Después del desastre de la transmisión accidental, juré que mi próxima cita sería normal. Algo tranquilo, sin cámaras, sin público y sin mi tía Rosa comentando “qué lindo muchacho” en vivo.
Pero claro, lo normal ya no existe en mi diccionario.
El siguiente match se llamaba Álvaro, y en su perfil decía: “Creador de contenido, soñador y amante del café.” Yo, ingenua, pensé que lo de “creador de contenido” era una forma cool de decir que subía fotos de sus desayunos.
Grave error.
Cuando nos vimos en persona, lo primero que hizo no fue saludarme… sino sacar el celular.
—Un segundo, tengo que grabar un story de la entrada —dijo, enfocando el cartel del restaurante.
Yo sonreí incómoda, convencida de que sería algo rápido. No. En los siguientes veinte minutos grabó:
El menú.
El mesero (que puso cara de “yo no firmé para esto”).
Mi café… desde tres ángulos distintos.
Cuando por fin me miró, pensé: ahora sí empieza la cita. Pero entonces dijo:
—Espera, sonríe… ¡foto para el feed!
Yo todavía ni sabía si quería una segunda cita y ya estaba en proceso de convertirme en #ChicaDelViernes.
Entre sorbo y sorbo, me contaba cuántos seguidores tenía (“casi treinta mil, pero los verdaderos son los de TikTok”), cuántas colaboraciones había rechazado (“no hago cualquier cosa, solo marcas con valores”) y cómo estaba “cansado de que la gente lo viera solo como un influencer y no como un ser humano”.
La ironía se me escapaba por los poros.
Lo peor llegó cuando, al final de la cita, me preguntó con toda naturalidad:
—¿Podrías firmar este consentimiento para usar tu imagen en mis videos?

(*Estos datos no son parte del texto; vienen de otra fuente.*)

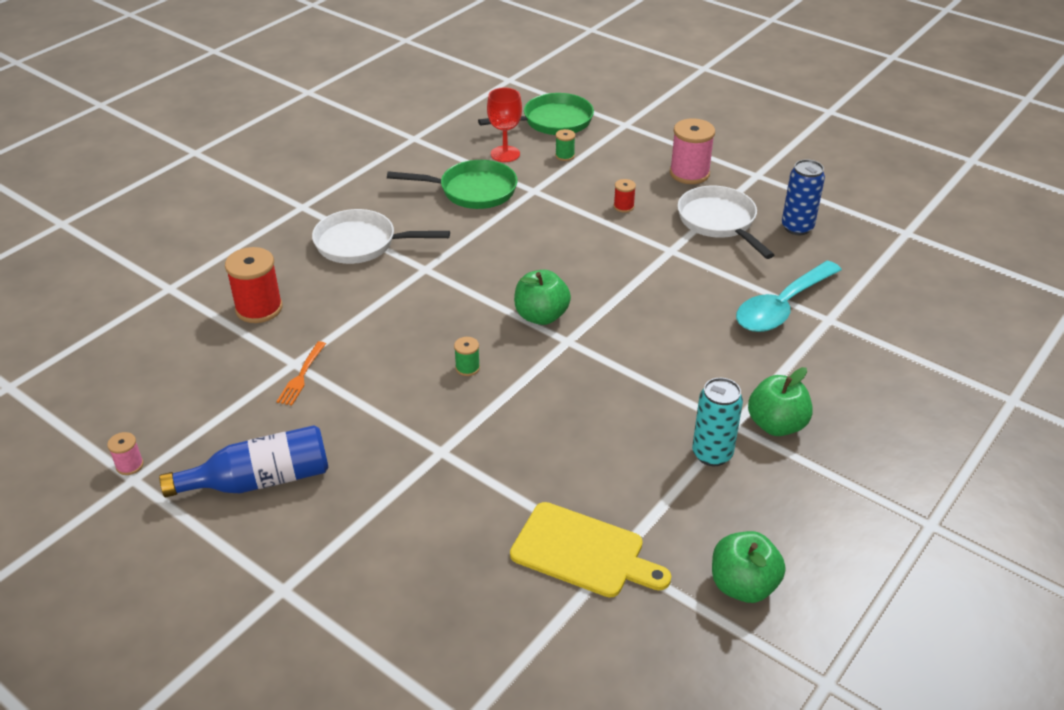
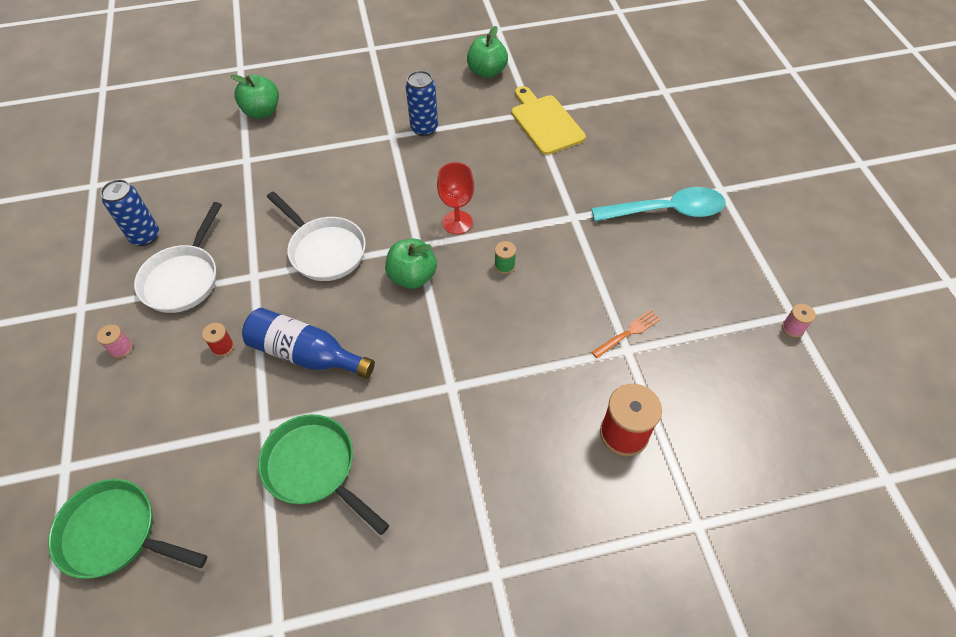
camera: 140 degrees left, 15 degrees up
blue bottle [159,425,329,497] -> blue bottle moved to [242,308,375,378]
white pan [312,209,450,264] -> white pan moved to [267,191,366,281]
red goblet [487,88,522,162] -> red goblet moved to [437,162,474,234]
green spool [555,129,575,161] -> none
pink spool [670,118,715,184] -> pink spool [97,324,133,358], size x0.50
turquoise can [692,378,743,466] -> blue can [406,71,438,136]
turquoise spoon [736,261,842,332] -> turquoise spoon moved to [592,187,726,221]
green apple [748,367,813,436] -> green apple moved to [231,75,279,119]

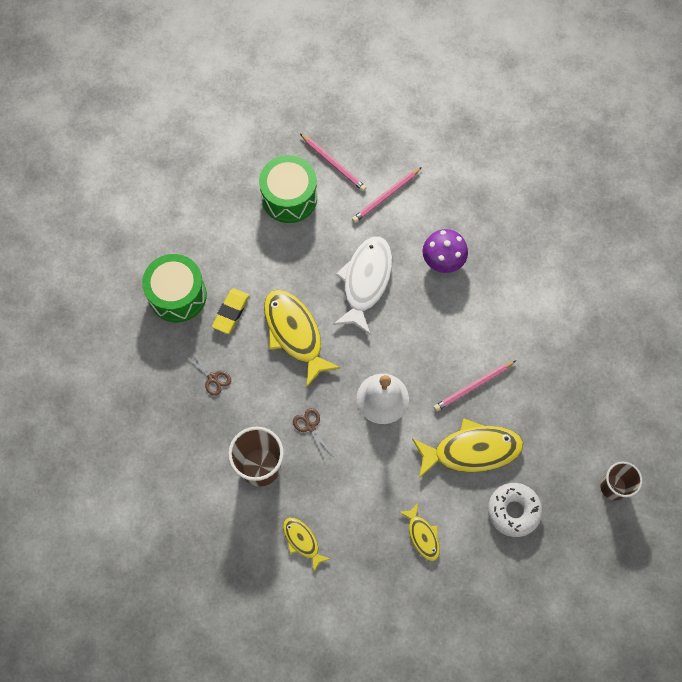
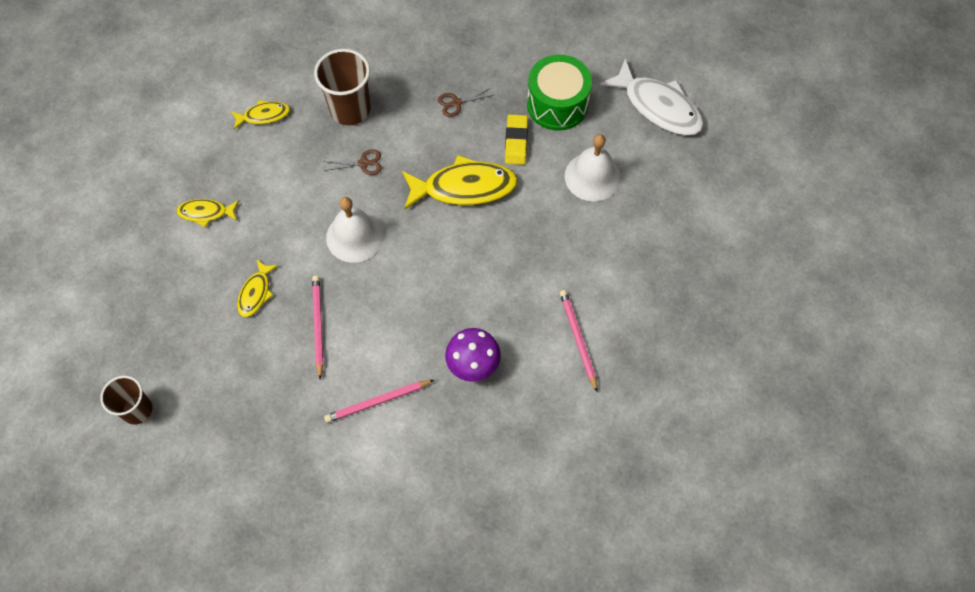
camera: 115 degrees right, 5 degrees down
yellow eraser [212,288,249,334] -> yellow eraser turned 45 degrees clockwise [505,114,528,165]
green drum [259,155,317,223] -> none
pink pencil [300,134,367,191] -> pink pencil moved to [324,380,434,423]
white fish [333,236,392,335] -> white fish moved to [600,59,704,136]
yellow fish [412,418,523,478] -> yellow fish [237,260,278,317], size x0.53
white donut [488,483,542,537] -> none
none -> white bell [565,134,621,201]

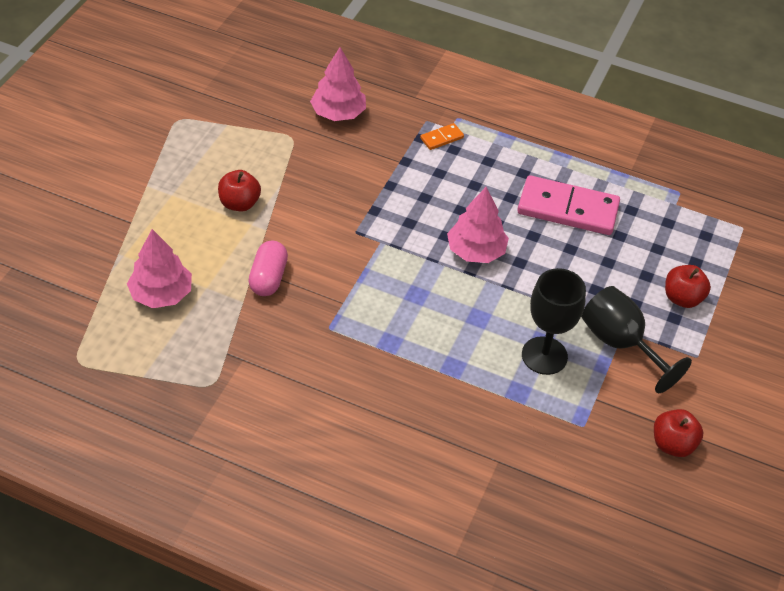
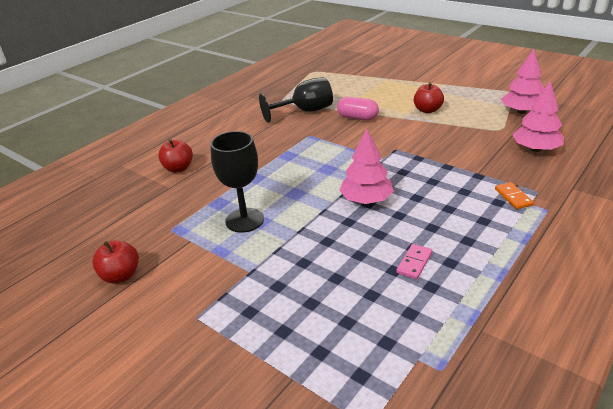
camera: 110 degrees right, 15 degrees down
pink tree [127,229,192,308] -> pink tree moved to [501,49,544,114]
pink domino [517,175,620,235] -> pink domino [396,244,433,279], size x0.44
black goblet [582,286,692,393] -> black goblet moved to [259,77,333,123]
red apple [665,265,711,308] -> red apple moved to [158,139,193,173]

Me atraganté con la galleta.
—¿Perdón?
—Nada personal, es que mi comunidad ama cuando salgo con gente nueva.
Ahí fue cuando decidí que no había futuro con Álvaro. Porque una cosa es ser romántica, y otra muy distinta es terminar como personaje secundario en el reality personal de un influencer.
Me despedí rápido, sin contrato firmado ni selfie final. Y mientras me alejaba pensé:
Definitivamente prefiero los chicos que no saben usar bien los emojis.